Bewahrheitet haben sich Befürchtungen, dass sich die im Zuge der Umstellung von Schilling auf Euro ergebenden „unrunden“ Preise wieder rasch in gewohnte Preisangaben (9,99 statt 9,92 Euro) zurückverwandeln. Heute sind 75 Prozent aller Preise „psychologische Preise“, enden also auf 9 Cent (z.B. 0,99 Euro). Weitere 16 Prozent werden auf 5 Cent ab- oder aufgerundet. Ein gewisser „Rundungseffekt“ könnte vor allem bei Dienstleistungen preisbeeinflussend sein, vermuten Statistiker. Wie hoch dieser Einfluss ist, vermag aber niemand zu sagen.

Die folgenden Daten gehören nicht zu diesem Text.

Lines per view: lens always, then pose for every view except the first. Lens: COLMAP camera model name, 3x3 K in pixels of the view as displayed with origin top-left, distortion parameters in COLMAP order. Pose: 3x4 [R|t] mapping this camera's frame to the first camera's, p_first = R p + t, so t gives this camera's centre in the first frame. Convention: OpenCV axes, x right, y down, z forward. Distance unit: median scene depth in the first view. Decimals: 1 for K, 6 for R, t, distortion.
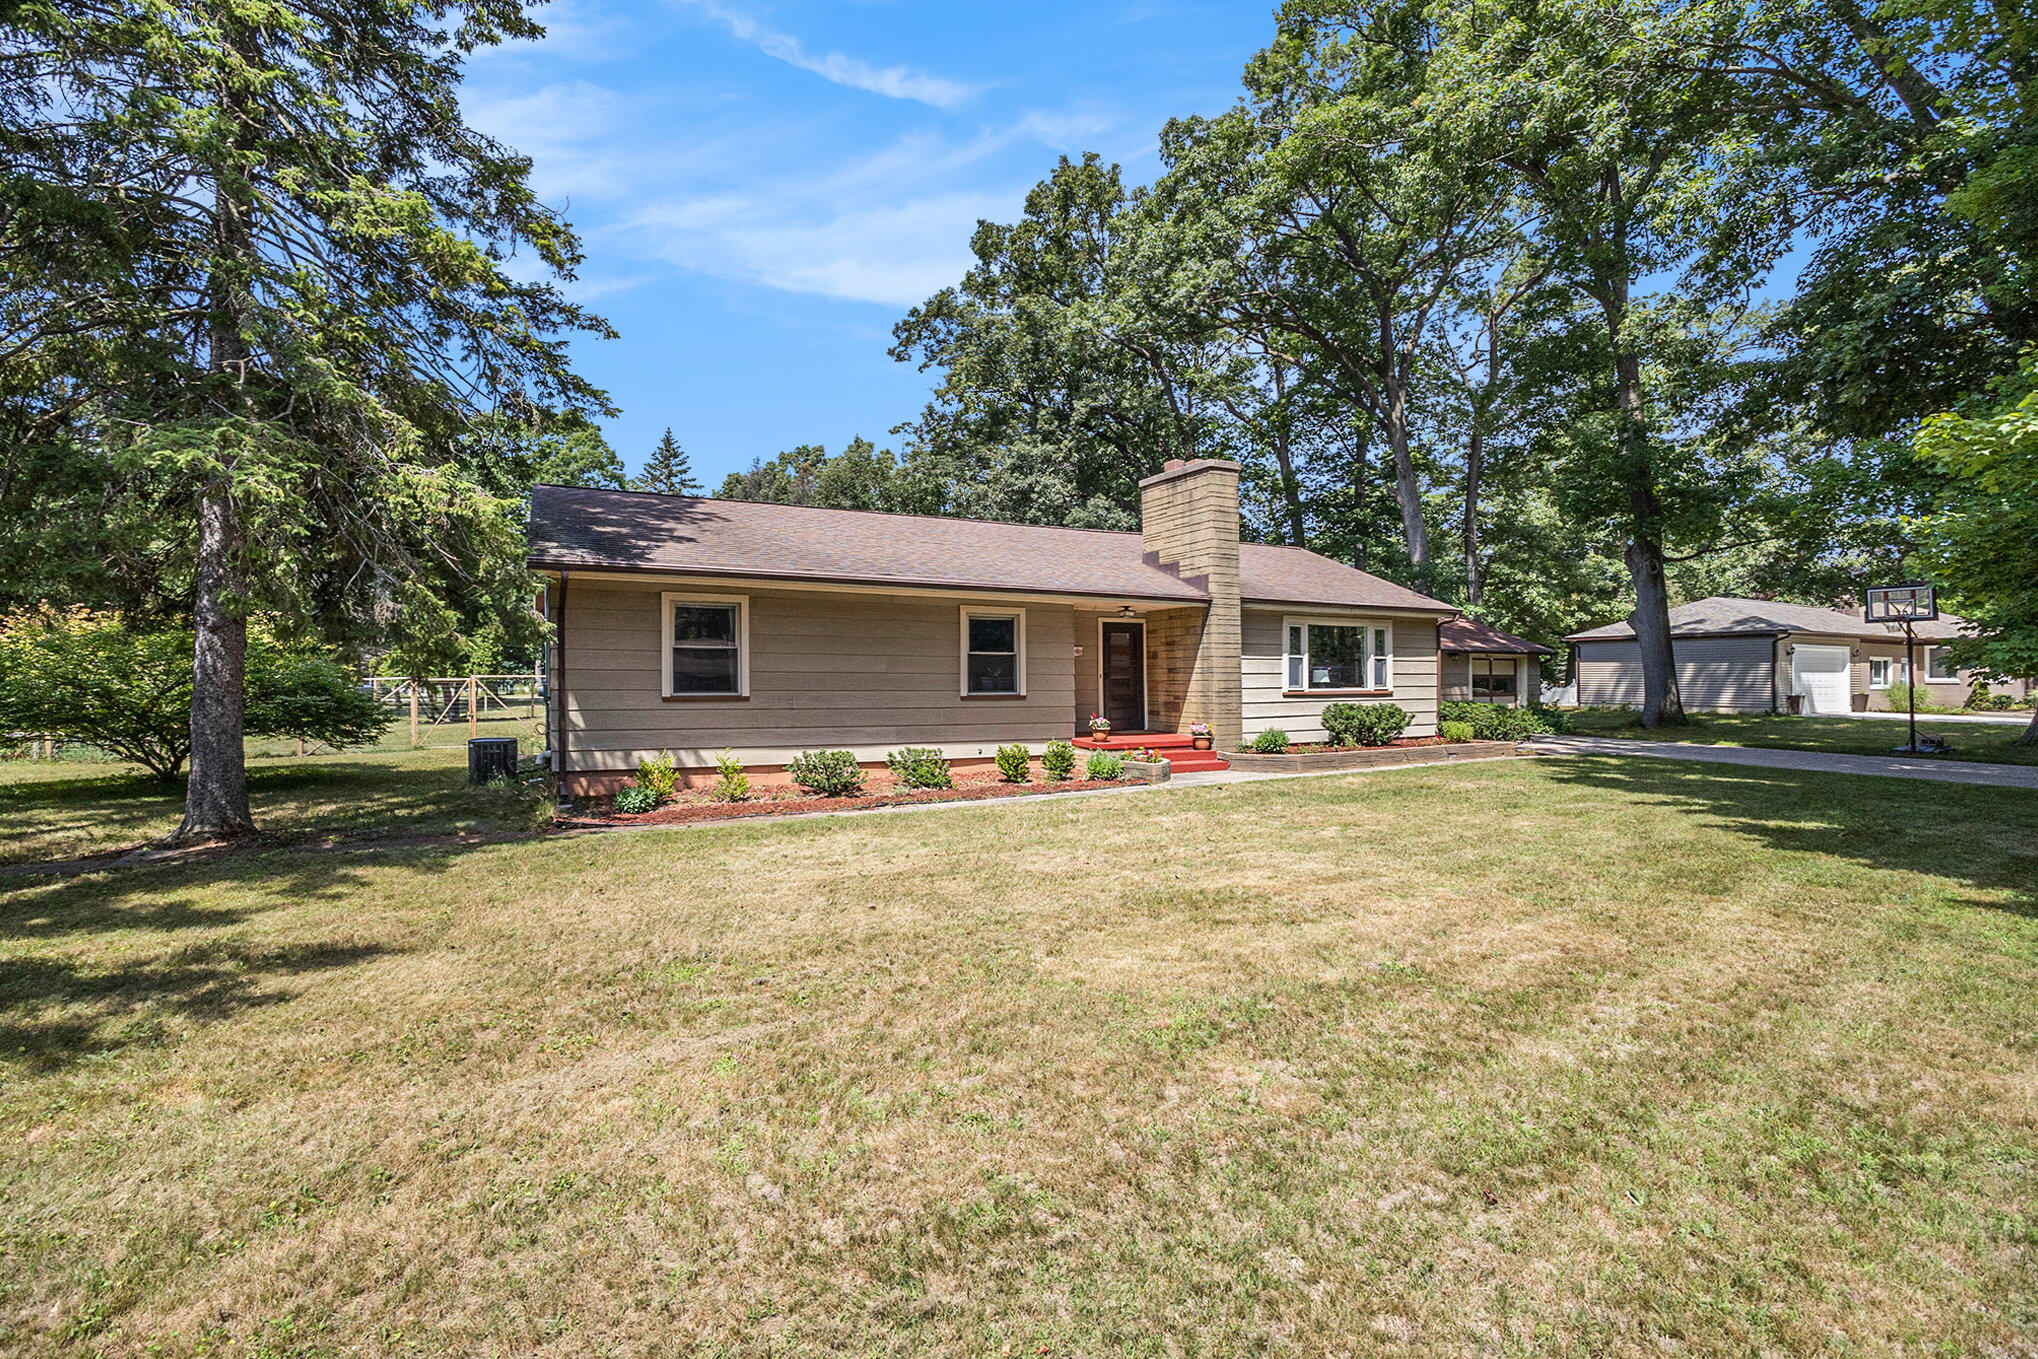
lens RADIAL K [[940.8, 0, 1019.0], [0, 940.8, 679.5], [0, 0, 1]] dist [-0.054843, 0.000009]
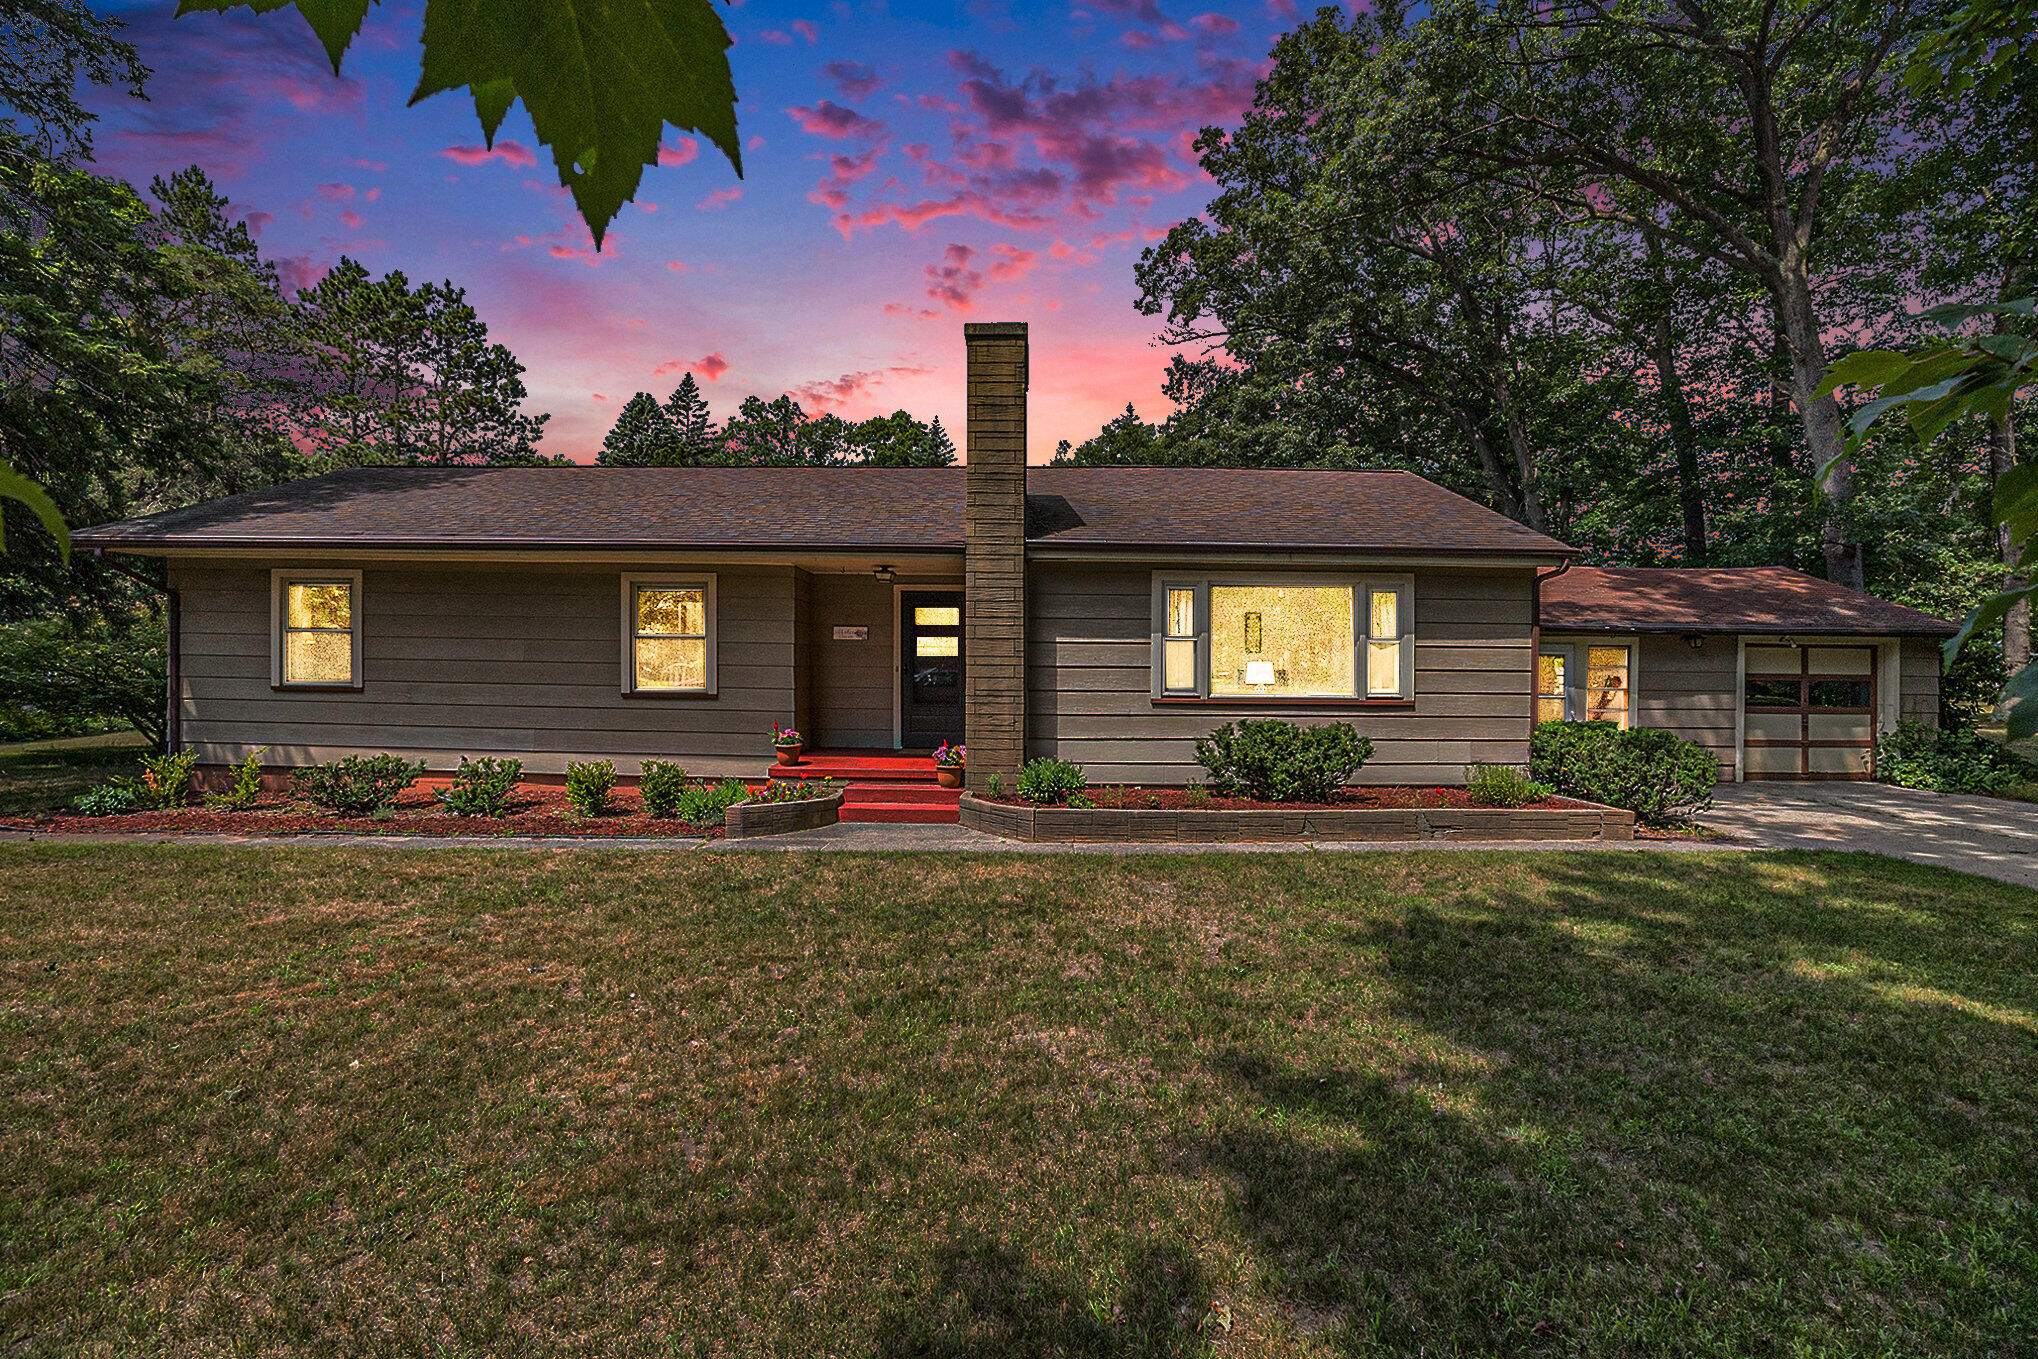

Umfrage: Mehrheit glaubt an negativen Euro-Effekt Auch wenn die Statistik etwas anderes sagt: Die Österreicher trauen den Zahlen nicht und sind mehrheitlich der Meinung, dass sich die Euro-Einführung negativ auf die Inflation ausgewirkt hat. Laut Umfrage der Österreichischen Gesellschaft für Europapolitik (ÖGfE) glauben fast 60 Prozent der Befragten an einen negativen Währungseinfluss, nur 13 Prozent glauben an einen positiven. 19 Prozent sind überzeugt, dass sich die Währung weder positiv noch negativ auf die Preise auswirkt. Interessant: Frauen sind deutlich Euro-skeptischer als Männer und auch zwischen den sozialen Schichten gibt es deutliche Unterschiede.

Vor allem Arbeitslose und Selbstständige sehen einen „Teuro-Effekt“, während Landwirte eher keinen Einfluss auf die Preise vermuten. Auf die Frage, welche Faktoren in den letzten zehn Jahren verantwortlich für die Preissteigerungen waren, gerät die neue Währung ebenfalls stark in Verdacht. Immerhin 45 Prozent der befragten Österreicher glauben, dass sich die Einführung des Euro „sehr“ auf die Preissteigerungen ausgewirkt hat, Steuern- und Gebührenerhöhungen kommen nur auf 39 Prozent, Klimakatastrophen auf 23 Prozent.
Hauptverantwortlich für die Preisschübe der letzten Zeit sind für 63 Prozent der Österreicher steigende Rohstoffpreise. Damit deckt sich die eigene Wahrnehmung doch wieder mit der amtlichen Statistik.